> INSTRUCTIONS FOR THE TASK:
Copy each line of the entries beneath that contains the word "round".

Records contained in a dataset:
..............................
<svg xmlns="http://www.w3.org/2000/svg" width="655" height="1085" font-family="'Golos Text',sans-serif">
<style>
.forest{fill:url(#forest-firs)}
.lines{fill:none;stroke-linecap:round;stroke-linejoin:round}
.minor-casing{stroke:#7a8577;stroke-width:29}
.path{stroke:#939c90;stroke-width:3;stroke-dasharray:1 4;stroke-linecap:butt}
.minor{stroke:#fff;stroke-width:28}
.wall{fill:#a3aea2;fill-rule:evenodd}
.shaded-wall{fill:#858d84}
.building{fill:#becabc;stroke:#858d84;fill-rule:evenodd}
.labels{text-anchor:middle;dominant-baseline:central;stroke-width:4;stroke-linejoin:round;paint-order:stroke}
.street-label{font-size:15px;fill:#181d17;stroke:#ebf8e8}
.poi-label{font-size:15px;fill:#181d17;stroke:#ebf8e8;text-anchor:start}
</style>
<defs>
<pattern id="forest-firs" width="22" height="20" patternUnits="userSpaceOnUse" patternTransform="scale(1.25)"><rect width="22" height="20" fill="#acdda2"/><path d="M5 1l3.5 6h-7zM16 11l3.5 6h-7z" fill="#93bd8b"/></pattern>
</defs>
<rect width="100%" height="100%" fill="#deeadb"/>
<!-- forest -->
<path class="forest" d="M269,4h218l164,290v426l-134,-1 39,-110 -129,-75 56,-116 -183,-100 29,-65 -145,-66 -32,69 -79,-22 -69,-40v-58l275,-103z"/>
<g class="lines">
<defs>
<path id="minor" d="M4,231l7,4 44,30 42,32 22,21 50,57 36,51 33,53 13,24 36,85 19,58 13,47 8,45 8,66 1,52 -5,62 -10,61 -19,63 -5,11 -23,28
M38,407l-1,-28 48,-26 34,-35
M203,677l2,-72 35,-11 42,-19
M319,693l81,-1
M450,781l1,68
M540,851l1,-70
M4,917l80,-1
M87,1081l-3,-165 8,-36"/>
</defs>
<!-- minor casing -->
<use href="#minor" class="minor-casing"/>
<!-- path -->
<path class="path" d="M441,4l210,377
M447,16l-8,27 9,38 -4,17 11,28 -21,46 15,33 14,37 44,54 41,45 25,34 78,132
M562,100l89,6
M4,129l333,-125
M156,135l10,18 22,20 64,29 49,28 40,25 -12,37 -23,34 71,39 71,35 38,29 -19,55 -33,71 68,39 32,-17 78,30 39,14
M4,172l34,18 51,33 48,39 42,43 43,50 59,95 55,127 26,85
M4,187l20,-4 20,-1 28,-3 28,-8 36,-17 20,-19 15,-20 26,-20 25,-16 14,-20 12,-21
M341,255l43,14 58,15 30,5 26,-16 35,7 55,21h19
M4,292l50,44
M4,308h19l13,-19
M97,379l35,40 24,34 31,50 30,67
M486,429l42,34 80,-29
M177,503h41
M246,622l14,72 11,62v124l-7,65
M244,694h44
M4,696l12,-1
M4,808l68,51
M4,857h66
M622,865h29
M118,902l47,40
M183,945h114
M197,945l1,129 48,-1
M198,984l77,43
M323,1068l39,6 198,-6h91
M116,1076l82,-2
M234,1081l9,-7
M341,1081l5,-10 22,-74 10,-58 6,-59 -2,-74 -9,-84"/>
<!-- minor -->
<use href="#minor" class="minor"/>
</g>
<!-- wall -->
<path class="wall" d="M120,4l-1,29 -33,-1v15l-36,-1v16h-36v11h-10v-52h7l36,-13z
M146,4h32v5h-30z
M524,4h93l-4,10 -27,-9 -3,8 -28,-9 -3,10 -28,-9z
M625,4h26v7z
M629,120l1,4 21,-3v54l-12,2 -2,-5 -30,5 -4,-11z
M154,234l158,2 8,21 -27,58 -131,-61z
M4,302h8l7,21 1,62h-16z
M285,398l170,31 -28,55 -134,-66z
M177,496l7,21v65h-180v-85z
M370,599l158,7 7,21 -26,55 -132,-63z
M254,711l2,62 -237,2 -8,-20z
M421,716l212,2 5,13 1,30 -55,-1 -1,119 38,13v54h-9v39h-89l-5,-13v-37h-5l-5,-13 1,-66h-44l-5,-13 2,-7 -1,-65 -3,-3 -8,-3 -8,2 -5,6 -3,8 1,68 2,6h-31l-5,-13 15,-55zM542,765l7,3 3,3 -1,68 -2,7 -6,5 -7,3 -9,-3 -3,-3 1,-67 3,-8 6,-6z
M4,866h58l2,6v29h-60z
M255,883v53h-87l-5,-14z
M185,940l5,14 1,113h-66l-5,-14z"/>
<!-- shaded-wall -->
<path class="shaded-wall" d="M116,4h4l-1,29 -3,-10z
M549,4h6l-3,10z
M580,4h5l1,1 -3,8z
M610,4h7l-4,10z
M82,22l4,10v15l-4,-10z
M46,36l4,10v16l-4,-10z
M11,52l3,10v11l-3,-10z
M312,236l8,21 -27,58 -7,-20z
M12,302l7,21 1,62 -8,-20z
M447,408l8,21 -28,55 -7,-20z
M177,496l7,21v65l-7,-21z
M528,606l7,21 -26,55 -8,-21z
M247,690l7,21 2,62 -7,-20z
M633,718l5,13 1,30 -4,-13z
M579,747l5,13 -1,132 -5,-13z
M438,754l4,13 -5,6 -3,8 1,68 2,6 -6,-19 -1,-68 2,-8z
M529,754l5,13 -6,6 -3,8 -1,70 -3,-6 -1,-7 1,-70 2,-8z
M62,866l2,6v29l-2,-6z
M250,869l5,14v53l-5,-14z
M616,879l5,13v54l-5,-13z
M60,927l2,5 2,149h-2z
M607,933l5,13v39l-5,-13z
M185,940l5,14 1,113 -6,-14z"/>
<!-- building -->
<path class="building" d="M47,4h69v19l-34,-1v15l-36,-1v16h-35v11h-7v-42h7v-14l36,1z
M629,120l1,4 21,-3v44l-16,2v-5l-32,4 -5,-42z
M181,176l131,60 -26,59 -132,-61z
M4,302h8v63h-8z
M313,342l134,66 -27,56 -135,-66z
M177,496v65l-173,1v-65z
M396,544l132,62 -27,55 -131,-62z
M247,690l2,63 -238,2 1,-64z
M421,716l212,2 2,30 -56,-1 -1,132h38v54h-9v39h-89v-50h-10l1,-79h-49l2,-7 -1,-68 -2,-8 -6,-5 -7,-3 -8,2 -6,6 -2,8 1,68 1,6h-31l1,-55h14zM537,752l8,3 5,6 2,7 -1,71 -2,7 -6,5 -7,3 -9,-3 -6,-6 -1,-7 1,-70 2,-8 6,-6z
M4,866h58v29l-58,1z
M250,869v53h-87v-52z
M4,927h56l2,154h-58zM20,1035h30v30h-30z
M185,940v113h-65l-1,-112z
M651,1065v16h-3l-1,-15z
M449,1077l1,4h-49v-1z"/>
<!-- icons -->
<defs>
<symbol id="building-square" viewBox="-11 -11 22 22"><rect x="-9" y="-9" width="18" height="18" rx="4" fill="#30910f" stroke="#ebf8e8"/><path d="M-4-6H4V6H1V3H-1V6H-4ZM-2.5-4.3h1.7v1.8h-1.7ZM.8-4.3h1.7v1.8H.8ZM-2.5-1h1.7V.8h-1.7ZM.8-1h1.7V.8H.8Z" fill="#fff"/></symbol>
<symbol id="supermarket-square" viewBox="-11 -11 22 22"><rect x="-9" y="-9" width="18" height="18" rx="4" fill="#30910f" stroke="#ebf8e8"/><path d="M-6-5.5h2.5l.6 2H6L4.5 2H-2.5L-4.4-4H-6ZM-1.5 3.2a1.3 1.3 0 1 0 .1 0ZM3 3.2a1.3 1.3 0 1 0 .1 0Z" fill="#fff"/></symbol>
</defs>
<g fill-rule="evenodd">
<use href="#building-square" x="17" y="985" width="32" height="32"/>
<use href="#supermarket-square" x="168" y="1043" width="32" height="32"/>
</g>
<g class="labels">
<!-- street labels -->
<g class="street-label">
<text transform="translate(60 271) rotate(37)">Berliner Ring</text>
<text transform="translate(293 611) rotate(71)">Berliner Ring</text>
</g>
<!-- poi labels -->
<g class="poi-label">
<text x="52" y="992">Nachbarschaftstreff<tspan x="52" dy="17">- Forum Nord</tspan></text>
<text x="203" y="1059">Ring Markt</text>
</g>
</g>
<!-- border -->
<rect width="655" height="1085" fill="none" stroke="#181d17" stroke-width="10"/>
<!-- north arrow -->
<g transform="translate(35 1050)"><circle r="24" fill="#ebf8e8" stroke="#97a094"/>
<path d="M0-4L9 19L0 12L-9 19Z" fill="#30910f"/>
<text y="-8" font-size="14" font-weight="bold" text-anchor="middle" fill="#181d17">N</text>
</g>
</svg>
..............................
> RESULT OF THIS EXERCISE:
.lines{fill:none;stroke-linecap:round;stroke-linejoin:round}
.labels{text-anchor:middle;dominant-baseline:central;stroke-width:4;stroke-linejoin:round;paint-order:stroke}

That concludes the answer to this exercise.